• PAGE EXCERPT:

In a politically correct society, there should be no winners, because that would mean that somebody lost.  We are all winners.  We are all equal.  Believing that people are equal in this current sense means that any differences in people’s status must be the fault of the society and not the individual.  So society is divided into oppressors and the oppressed, and society must focus on elevating the oppressed peoples, who just happen to be everyone of color or female in gender.
There is no One who judges people.  And there is no One up in the sky who takes care of people.  That function is now that of the government.  So where the first Bill of Rights listed some of the things that people could do without government interference, rights now become things that people are entitled to by the government.  Or, in other words, things that people are to be given at the expense of other people. 
Back to the parable. 
The second kind of soil describes people who believe in this God talk for a while.  After all, God has a wonderful plan for your life.  But these people are easily offended.  The Christian life is hard, if you are really serious about it. 
But a secular life is meant to be a smooth safe life.  The government is responsible to see that everything is taken care of including your emotional and mental wellbeing.  People are to be protected from inconvenience and intolerance, and certainly they have the right not to be offended.  
Christians are the last people in a secular society to be defended from abuse, and people today have a right not to be hurt.  Unless, of course, you are a Christian, because then you actually deserve it.  It’s your religion that teaches intolerance and judgment.

• SOURCE INFORMATION:
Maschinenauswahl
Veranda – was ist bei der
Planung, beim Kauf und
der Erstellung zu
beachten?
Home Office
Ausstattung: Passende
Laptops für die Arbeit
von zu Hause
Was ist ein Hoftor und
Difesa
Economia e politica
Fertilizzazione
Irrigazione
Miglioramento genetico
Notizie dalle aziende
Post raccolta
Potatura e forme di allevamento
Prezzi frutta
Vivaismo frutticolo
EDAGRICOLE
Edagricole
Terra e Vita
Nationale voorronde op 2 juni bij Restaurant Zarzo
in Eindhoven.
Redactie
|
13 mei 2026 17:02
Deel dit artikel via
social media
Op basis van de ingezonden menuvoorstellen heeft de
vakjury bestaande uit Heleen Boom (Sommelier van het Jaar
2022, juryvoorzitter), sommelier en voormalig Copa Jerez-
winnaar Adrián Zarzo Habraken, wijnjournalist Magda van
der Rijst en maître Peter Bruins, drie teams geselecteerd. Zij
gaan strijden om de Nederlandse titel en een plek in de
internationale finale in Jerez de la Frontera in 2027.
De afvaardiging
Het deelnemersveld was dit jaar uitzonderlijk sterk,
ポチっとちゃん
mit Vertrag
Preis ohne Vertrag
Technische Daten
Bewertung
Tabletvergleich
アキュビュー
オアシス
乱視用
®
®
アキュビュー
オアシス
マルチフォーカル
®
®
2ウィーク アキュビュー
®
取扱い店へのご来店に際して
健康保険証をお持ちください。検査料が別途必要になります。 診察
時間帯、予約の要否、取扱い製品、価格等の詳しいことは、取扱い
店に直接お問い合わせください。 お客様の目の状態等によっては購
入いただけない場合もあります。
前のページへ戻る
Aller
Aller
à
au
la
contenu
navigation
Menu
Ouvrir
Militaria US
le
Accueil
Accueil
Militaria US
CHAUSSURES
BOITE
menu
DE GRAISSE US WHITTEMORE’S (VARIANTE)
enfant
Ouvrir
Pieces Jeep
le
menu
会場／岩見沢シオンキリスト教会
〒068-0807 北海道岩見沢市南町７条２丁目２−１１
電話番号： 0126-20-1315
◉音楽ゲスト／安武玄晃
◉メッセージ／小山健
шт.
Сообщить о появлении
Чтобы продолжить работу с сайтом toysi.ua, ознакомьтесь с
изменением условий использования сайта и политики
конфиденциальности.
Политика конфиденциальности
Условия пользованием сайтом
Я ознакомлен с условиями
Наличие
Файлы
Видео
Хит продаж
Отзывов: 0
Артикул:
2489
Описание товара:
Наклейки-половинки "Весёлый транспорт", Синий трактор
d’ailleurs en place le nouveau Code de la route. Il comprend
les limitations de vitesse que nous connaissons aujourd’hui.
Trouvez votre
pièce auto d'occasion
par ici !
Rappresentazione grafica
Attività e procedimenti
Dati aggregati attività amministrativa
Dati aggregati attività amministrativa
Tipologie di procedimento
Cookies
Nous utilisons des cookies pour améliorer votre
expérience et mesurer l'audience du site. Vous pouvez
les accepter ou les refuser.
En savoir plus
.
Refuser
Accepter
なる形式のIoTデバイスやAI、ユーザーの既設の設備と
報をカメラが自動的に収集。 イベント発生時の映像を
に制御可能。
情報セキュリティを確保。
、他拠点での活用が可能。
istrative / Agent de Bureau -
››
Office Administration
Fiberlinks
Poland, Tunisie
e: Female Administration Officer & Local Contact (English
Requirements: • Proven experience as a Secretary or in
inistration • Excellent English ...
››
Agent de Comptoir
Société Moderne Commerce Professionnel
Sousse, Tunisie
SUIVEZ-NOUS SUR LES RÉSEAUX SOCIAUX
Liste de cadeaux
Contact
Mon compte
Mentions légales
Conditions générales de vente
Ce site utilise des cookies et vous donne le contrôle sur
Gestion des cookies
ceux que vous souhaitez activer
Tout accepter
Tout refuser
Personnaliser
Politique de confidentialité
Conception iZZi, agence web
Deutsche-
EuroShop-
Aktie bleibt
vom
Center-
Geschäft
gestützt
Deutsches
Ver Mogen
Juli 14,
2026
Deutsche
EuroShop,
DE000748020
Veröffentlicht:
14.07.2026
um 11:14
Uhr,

• YOUR TASKS:
1/ Quote every sentence in the parable passage that contains the word "government."
2/ According to the parable passage, what does the second kind of soil describe?
3/ Carry the parable passage forward from its last sentence.
The rows have no connection to the parable passage.

• PER-TASK OUTPUTS:
1/
That function is now that of the government.
So where the first Bill of Rights listed some of the things that people could do without government interference, rights now become things that people are entitled to by the government.
The government is responsible to see that everything is taken care of including your emotional and mental wellbeing.

2/ It describes people who believe in this God talk for a while.

3/
The parable talks about tribulation and persecution that causes these people to be offended.  The basic ideas of these two words are pressure and pursuit.  Tribulations can be any kinds of pressure, and persecution can apply to any kinds of challenge to your faith by a disagreeing society. 
So we have a society that is emotionally pampered, sensitive to any criticism, and unwilling to challenge the accepted thinking of the age.  These traits don’t contribute to longevity in a person’s new Christian walk. So people who are like rocky soil expect things to go easier than they usually are, and they are not ones to stick things out when things get rough.
The third strain of thinking I called hedonism.  Essentially hedonism is the thinking that life is meant to be enjoyed.  What feels good and tastes good are pleasures that should not be denied.  How can something that brings pleasure be wrong or be restricted in ways that seem arbitrary at best? 
The moral code of secularism doesn’t address moral issues beyond those basic principles of tolerance, etc.; and since all cultures are equal and God and religion are just relics of an unenlightened past, we as a society will not and cannot judge you on your lifestyle.  We have no grounds to reject it or question it. 
But take it a step further.  This is a view of life that puts all value on what can be seen, felt, experienced with the senses.  There is nothing more beyond this.  Life is to be lived in the here and now, because there is nothing else. 
Luke summarized the thorny ground as cares, wealth, and pleasures of life.   The same people that will pursue pleasure, or comfort and security, as their priority are the same people prone to cares and the pursuit of wealth.  The same God who is not there to judge them is also not there to be trusted to take care of them. 
This third type of person is entirely engaged in a life that finds its highest meaning and value in the things of this life.  That chokes the word, because the things they can feel and see are more real to them than things they cannot see or directly feel. 
All three of these soils, these kinds of people, these ways of viewing life are promoted, even codified, by a secular government.  They are part of our public educational system from the earliest ages, and government is seeking to get your kids at an even earlier age through pre-K education and child care. 
Almost all new laws and court decisions are based on these kinds of thinking, and the government will encourage and force these ways of life through the courts and law enforcement.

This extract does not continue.